Reading text

=-=-=-=-=

# Introduction

This notebook outlines how to build a recommendation system using SageMaker's Factorization Machines (FM). The main goal is to showcase how to extend FM model to predict top "X" recommendations using SageMaker's KNN" It is based on this blog post:

https://aws.amazon.com/blogs/machine-learning/extending-amazon-sagemaker-factorization-machines-algorithm-to-predict-top-x-recommendations/

There are four parts to this notebook:

1. Building a FM Model
2. Repackaging FM Model to fit a KNN Model
3. Building a KNN model
4. Deploy a realtime inference endpoint
5. Optional -  Batch Transform for predicting top "X" items


## Part 1 - Building a FM Model using movie lens dataset

Julien Simon has written a fantastic blog about how to build a FM model using SageMaker with detailed explanation. Please see the links below for more information. In this part, I utilized his code for the most part to have continutity for performing additional steps.

=-=-=-=-=

Data for processing
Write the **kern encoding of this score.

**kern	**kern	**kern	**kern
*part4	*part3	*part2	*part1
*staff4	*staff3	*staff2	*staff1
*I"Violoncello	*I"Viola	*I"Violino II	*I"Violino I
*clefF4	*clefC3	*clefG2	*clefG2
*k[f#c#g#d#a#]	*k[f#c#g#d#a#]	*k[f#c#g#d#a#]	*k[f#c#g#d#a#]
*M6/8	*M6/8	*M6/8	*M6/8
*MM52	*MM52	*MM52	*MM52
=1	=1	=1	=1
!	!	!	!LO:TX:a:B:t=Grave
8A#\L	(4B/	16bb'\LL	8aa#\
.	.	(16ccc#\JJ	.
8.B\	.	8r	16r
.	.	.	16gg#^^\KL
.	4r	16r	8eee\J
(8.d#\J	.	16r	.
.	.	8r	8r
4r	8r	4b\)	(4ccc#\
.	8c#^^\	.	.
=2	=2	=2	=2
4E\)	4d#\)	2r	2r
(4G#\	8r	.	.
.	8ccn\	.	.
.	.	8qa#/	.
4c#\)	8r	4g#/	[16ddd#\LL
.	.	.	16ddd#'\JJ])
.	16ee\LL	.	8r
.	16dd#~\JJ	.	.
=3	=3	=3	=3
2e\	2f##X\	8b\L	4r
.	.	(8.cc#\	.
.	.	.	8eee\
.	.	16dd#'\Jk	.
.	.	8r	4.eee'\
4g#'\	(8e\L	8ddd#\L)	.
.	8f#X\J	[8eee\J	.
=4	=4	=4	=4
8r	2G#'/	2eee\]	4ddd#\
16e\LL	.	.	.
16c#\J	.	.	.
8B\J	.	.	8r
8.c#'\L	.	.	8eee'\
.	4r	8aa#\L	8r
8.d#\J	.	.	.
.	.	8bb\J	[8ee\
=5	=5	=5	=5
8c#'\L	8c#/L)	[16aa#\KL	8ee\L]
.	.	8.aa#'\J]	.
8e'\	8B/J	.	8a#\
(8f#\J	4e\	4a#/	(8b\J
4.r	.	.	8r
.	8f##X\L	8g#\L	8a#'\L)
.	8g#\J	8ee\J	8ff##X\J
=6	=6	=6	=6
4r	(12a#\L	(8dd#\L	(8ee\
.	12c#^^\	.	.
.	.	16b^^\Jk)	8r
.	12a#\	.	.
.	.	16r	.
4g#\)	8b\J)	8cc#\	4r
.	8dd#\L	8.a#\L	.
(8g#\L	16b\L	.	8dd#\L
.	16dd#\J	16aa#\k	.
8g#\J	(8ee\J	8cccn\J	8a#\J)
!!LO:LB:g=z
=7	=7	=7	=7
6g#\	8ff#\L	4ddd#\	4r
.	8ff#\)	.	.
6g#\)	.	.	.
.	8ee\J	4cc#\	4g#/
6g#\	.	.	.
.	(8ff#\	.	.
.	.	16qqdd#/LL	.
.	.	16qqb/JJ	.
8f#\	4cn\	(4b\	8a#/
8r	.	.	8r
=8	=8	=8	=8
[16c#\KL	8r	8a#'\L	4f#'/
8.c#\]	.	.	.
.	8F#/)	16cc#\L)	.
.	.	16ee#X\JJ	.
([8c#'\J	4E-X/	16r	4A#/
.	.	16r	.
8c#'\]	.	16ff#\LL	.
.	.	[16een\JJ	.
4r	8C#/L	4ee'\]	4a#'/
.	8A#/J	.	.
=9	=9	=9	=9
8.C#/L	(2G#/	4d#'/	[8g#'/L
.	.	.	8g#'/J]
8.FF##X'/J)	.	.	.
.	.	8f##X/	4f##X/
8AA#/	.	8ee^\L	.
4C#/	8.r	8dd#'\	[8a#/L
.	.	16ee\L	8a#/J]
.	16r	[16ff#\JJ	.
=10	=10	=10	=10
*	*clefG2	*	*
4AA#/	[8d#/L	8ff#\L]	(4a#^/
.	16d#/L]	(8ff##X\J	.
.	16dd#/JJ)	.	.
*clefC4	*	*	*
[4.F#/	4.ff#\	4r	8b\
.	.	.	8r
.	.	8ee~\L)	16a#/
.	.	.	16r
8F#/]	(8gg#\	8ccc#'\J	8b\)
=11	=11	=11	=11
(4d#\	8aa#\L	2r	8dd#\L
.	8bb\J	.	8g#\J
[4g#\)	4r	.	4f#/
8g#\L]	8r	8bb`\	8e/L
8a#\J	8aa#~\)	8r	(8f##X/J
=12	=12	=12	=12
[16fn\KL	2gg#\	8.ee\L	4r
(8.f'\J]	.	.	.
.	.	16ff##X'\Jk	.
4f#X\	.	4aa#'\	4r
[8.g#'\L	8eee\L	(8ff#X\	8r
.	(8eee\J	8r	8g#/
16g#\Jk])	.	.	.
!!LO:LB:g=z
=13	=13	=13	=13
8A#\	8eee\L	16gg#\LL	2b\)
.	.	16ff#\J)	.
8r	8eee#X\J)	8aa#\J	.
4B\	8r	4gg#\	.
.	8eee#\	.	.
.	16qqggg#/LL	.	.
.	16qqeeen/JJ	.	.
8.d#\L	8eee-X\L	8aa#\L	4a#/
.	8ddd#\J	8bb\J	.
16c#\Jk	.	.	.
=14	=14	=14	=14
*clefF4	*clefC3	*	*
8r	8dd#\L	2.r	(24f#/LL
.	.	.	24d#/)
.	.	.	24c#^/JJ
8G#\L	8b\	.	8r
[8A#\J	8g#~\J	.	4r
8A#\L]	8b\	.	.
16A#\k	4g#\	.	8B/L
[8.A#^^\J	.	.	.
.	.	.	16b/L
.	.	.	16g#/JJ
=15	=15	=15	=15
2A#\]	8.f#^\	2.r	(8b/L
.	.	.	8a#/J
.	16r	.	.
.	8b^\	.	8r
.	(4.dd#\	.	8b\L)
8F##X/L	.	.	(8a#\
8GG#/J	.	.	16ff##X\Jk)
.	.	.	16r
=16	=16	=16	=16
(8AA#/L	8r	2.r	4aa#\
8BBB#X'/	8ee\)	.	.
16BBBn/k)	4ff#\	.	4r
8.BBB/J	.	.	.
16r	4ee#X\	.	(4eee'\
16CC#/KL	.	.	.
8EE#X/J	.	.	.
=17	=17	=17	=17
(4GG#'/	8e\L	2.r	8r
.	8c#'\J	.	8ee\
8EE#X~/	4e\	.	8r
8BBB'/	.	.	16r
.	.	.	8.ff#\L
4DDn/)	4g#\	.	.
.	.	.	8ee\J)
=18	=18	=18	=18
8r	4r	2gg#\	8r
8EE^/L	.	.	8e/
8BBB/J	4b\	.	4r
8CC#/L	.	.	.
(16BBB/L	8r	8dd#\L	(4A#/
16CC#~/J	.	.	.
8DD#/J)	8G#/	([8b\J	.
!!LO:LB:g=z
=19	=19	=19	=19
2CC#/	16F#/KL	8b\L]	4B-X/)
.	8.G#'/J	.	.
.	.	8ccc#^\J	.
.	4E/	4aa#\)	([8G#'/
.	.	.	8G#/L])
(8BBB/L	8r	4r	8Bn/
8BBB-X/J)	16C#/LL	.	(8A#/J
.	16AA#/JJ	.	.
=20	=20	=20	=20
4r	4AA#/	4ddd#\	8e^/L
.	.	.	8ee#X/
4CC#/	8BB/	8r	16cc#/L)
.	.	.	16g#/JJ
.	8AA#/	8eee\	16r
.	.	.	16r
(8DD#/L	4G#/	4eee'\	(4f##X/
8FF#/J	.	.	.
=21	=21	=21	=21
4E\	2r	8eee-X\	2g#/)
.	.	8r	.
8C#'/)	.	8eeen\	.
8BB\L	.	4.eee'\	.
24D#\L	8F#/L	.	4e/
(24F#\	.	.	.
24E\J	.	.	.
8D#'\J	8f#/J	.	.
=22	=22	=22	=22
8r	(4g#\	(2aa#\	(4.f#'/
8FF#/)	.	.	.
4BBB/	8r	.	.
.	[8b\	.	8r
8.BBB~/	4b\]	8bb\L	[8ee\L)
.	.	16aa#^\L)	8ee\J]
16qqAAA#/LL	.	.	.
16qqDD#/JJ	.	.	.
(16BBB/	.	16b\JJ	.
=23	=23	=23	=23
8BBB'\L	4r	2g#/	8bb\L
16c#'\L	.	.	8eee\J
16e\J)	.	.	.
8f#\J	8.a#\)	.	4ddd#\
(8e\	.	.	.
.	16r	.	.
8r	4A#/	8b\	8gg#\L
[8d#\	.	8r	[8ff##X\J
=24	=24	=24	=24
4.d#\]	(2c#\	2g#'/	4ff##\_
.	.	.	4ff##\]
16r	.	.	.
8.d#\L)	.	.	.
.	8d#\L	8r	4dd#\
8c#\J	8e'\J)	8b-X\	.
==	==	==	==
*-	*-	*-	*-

=-=-=-=-=

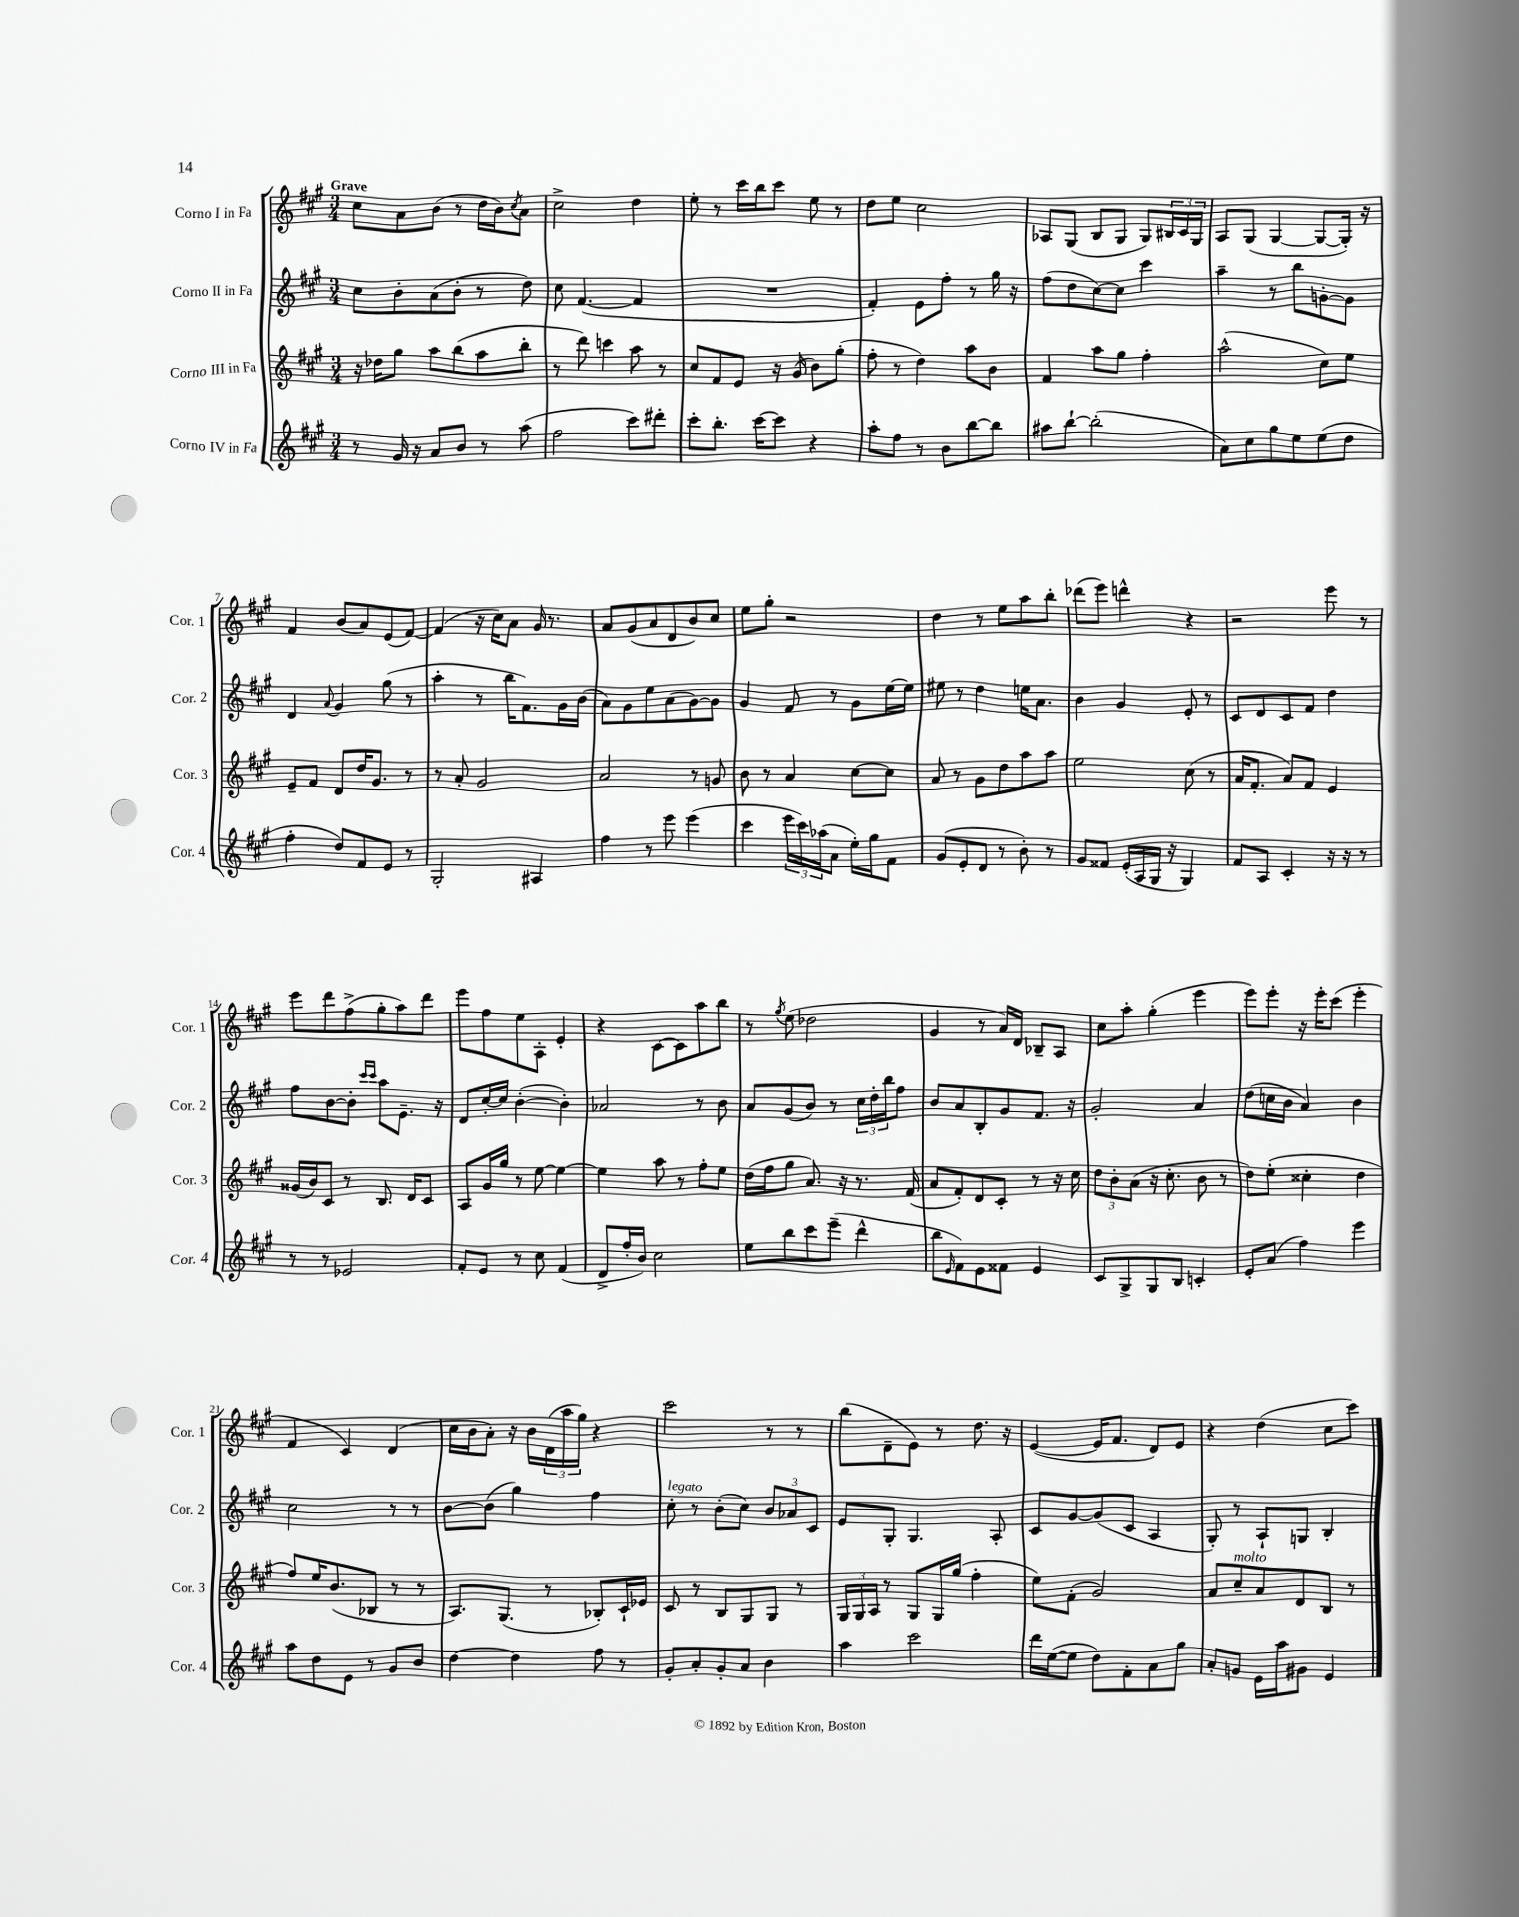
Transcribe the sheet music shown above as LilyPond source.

=-=-=-=-=

Required actions
[1] Reproduce the SageMaker recommendation text in full, word for word.
[2] Count the lines of the rows that contain the string "kern", matching case exactly, and reply with the number alone.

Task-by-task solutions
[1]
# Introduction

This notebook outlines how to build a recommendation system using SageMaker's Factorization Machines (FM). The main goal is to showcase how to extend FM model to predict top "X" recommendations using SageMaker's KNN" It is based on this blog post:

https://aws.amazon.com/blogs/machine-learning/extending-amazon-sagemaker-factorization-machines-algorithm-to-predict-top-x-recommendations/

There are four parts to this notebook:

1. Building a FM Model
2. Repackaging FM Model to fit a KNN Model
3. Building a KNN model
4. Deploy a realtime inference endpoint
5. Optional -  Batch Transform for predicting top "X" items


## Part 1 - Building a FM Model using movie lens dataset

Julien Simon has written a fantastic blog about how to build a FM model using SageMaker with detailed explanation. Please see the links below for more information. In this part, I utilized his code for the most part to have continutity for performing additional steps.

[2] 2